Rodney Spoor, QuestionsThere’s an asteroid in the Sixth Galaxy called A373 — it hasn’t even got a name, just a number. It’s a supply dump for the Thoth cluster, a desert-coloured rock with nothing on it but an open-frame warehouse with an oxybubble in one corner. There’s an automatic coffee shop and a robot modelled on Vermeer’s Girl with a Pearl Earring . Her questioning eyes are the same as those that look out of the painting. A plate in her back says that she’s donated by the Sixth Galaxy Poetry Society. Her catalogue includes everything from Sappho to T. P. Stumm. They haven’t named her but I call her Pearl. She’s strictly for poetry, with a contact-activated shielding circuit so there’s no fooling around. You can take her outside the bubble — she doesn’t need air — and you just tell her what you want to hear.

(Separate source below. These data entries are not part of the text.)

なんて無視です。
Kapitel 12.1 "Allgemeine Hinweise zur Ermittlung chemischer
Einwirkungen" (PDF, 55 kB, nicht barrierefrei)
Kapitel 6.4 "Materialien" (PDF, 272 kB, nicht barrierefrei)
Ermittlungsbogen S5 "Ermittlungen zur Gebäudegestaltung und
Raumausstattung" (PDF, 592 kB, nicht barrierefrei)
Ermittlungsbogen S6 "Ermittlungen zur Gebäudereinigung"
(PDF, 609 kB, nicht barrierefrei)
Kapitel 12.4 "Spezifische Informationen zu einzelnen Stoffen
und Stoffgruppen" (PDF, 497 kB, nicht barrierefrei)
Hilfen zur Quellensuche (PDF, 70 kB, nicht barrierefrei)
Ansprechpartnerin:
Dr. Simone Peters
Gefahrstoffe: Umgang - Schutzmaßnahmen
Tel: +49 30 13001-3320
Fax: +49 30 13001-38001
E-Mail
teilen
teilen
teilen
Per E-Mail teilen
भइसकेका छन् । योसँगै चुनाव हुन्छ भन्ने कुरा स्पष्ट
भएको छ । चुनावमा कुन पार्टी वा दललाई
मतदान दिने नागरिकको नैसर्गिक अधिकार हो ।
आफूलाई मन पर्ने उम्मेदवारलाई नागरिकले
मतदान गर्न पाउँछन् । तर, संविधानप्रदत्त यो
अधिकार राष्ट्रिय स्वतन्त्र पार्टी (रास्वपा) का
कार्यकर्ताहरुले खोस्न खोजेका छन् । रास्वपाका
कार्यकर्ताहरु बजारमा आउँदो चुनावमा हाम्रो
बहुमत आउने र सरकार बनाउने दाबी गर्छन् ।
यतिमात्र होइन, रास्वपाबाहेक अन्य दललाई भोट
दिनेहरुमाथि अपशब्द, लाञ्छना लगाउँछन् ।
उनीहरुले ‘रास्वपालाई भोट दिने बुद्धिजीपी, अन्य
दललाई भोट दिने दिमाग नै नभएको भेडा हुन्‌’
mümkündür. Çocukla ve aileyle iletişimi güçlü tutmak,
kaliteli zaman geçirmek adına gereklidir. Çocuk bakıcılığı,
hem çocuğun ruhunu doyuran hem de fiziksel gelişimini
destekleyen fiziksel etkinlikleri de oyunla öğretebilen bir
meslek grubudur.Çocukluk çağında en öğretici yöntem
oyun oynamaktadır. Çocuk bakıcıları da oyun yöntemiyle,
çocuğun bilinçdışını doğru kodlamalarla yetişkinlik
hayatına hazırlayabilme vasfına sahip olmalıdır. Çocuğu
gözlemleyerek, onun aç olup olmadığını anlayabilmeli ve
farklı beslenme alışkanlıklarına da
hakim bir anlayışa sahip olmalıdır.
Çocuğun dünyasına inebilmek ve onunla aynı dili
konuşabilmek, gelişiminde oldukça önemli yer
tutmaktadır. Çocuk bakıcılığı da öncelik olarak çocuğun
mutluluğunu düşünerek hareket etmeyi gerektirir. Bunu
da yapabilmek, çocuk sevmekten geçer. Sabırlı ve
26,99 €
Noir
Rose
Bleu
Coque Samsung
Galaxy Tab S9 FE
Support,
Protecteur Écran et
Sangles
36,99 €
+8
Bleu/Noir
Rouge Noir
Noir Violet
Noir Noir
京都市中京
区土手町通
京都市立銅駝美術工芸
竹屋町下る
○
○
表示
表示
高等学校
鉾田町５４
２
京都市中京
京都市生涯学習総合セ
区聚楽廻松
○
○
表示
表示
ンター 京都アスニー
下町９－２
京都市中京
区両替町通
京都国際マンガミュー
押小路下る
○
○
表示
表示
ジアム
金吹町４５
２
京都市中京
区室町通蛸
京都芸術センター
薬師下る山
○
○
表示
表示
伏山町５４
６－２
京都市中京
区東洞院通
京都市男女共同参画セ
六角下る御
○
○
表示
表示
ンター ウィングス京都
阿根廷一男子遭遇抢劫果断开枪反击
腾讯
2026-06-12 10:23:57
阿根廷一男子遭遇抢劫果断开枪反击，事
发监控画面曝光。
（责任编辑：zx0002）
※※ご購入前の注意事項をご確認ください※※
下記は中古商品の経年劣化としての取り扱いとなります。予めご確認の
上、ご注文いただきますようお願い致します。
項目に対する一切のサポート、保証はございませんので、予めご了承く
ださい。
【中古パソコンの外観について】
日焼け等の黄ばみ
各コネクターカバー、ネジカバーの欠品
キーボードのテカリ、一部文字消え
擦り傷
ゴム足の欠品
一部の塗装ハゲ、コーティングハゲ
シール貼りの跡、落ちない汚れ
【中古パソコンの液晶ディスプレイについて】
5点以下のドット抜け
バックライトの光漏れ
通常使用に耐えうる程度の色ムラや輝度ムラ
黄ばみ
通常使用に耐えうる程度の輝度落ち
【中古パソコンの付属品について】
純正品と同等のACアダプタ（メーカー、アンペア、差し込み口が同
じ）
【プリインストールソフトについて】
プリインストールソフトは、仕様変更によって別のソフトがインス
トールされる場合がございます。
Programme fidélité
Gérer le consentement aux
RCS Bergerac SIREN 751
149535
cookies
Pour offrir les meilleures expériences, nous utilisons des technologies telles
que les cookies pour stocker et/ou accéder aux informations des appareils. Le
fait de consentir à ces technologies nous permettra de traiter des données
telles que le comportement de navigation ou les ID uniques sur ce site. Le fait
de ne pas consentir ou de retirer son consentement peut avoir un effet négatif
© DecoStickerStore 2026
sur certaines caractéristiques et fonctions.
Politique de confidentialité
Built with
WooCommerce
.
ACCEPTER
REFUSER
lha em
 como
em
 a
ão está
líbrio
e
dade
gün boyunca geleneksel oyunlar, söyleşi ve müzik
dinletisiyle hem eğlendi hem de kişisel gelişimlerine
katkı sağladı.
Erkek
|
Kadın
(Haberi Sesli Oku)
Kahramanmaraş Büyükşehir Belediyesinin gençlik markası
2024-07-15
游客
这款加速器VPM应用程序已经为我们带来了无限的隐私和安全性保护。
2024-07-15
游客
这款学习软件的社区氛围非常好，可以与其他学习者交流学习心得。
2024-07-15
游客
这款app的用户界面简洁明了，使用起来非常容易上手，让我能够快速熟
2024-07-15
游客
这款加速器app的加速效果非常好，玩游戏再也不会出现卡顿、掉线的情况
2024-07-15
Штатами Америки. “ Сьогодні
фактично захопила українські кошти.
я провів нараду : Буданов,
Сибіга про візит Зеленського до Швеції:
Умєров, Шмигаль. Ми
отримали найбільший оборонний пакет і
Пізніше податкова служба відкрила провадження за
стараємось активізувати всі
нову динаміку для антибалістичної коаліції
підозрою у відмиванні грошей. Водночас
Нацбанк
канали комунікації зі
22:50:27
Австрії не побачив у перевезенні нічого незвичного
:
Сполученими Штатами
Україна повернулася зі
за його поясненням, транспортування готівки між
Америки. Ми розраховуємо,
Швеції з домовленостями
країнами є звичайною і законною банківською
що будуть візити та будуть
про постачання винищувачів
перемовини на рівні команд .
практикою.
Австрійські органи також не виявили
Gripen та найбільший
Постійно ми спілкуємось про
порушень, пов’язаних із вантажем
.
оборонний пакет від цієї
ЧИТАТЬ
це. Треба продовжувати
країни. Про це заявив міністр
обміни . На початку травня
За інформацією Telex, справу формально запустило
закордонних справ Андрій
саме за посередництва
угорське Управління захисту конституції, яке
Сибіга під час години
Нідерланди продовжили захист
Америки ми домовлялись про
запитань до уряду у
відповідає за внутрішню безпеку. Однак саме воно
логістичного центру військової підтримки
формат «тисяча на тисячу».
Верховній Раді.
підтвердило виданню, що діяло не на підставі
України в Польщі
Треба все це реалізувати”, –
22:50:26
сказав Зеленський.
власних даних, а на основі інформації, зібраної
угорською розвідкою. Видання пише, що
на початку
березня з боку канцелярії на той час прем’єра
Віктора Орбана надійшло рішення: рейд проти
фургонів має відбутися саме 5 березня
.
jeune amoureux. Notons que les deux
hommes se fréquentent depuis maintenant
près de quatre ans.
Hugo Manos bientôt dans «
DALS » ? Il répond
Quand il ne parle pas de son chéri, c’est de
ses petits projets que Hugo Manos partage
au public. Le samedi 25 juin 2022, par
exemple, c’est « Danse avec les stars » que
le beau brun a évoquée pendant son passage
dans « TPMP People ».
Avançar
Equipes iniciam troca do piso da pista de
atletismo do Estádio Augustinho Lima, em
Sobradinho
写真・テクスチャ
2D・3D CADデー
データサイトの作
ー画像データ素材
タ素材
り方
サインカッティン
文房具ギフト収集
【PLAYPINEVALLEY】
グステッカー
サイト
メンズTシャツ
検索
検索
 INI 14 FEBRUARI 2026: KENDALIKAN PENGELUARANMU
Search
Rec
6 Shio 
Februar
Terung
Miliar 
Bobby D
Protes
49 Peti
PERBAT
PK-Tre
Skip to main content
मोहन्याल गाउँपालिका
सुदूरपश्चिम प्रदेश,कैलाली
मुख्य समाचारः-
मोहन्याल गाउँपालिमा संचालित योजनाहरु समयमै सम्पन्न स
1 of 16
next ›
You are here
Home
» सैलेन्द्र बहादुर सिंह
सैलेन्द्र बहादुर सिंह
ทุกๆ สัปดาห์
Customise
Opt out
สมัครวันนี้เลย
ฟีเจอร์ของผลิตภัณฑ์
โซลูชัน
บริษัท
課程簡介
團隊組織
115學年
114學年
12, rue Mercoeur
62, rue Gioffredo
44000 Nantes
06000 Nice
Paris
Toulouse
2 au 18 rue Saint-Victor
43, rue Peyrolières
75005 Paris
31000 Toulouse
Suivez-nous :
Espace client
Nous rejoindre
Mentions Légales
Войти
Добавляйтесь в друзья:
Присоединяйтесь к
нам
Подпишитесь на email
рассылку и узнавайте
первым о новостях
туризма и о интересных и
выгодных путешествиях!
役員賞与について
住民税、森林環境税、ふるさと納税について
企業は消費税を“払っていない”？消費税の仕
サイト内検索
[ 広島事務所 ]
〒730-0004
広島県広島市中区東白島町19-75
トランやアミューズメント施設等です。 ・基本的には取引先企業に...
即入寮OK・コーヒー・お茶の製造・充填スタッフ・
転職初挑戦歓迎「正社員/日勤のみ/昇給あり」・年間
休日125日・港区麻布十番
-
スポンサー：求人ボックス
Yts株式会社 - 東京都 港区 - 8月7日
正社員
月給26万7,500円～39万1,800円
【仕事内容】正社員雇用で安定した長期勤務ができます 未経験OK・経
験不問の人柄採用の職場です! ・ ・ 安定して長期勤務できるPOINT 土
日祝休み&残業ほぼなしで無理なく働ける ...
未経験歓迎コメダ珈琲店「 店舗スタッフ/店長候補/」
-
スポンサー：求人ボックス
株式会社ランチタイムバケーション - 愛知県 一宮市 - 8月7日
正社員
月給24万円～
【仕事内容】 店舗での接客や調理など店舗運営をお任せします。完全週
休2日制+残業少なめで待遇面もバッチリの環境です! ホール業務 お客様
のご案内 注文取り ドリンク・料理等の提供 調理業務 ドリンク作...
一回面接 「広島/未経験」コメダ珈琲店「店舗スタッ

I was on A373 for an inventory a couple of years ago and Pearl recited the first of Rilke’s Duino Elegies for me as we sat on a rock outside the warehouse:
Wer, wenn ich schriee, hörte mich denn aus der Engel
Who, were I to cry, would hear me out of the angelic
Ordnungen? und gesetzt selbst, es nähme
orders? and suppose even that one were to take
einer mich plötzlich ans Herz: ich verginge von seinem
me suddenly to his heart: I should perish through his
stärkeren Dasein. Denn das Schöne ist nichts als des
stronger existence. For beauty is nothing but the
Schrecklichen Anfang, den wir noch grade ertragen ,
beginning of terror, which we only barely endure,
und wir bewundern es so, weil es gelassen verschmäht
and we admire it so, because it calmly disdains
uns zu zerstören. Ein jeder Engel ist schrecklich .
to destroy us. Every angel is terrible.
She spoke the poem in the original German. The voice that came out of her was what I think of as a Eurydice voice, low and breathy and full of shadows. We sat there on a tawny rock, the strange and beautiful Pearl in her seventeenth-century costume and I, looking at a red moon called Isis (there’s a red sun called Osiris in that system) and I heard that voice and Rilke’s words and the sound of my own breathing in my helmet. Nobody but the two of us on the asteroid and nothing happening but Rilke’s words coming alive out of her mouth. Pearl’s lips moved as she spoke but the voice was that of my mother. Pearl spoke in many voices; this was a recording made by Helen Gorn for Amnesty International in November of 2019, three months after she was raped and Izzy crippled by the Shorties and the Clowns.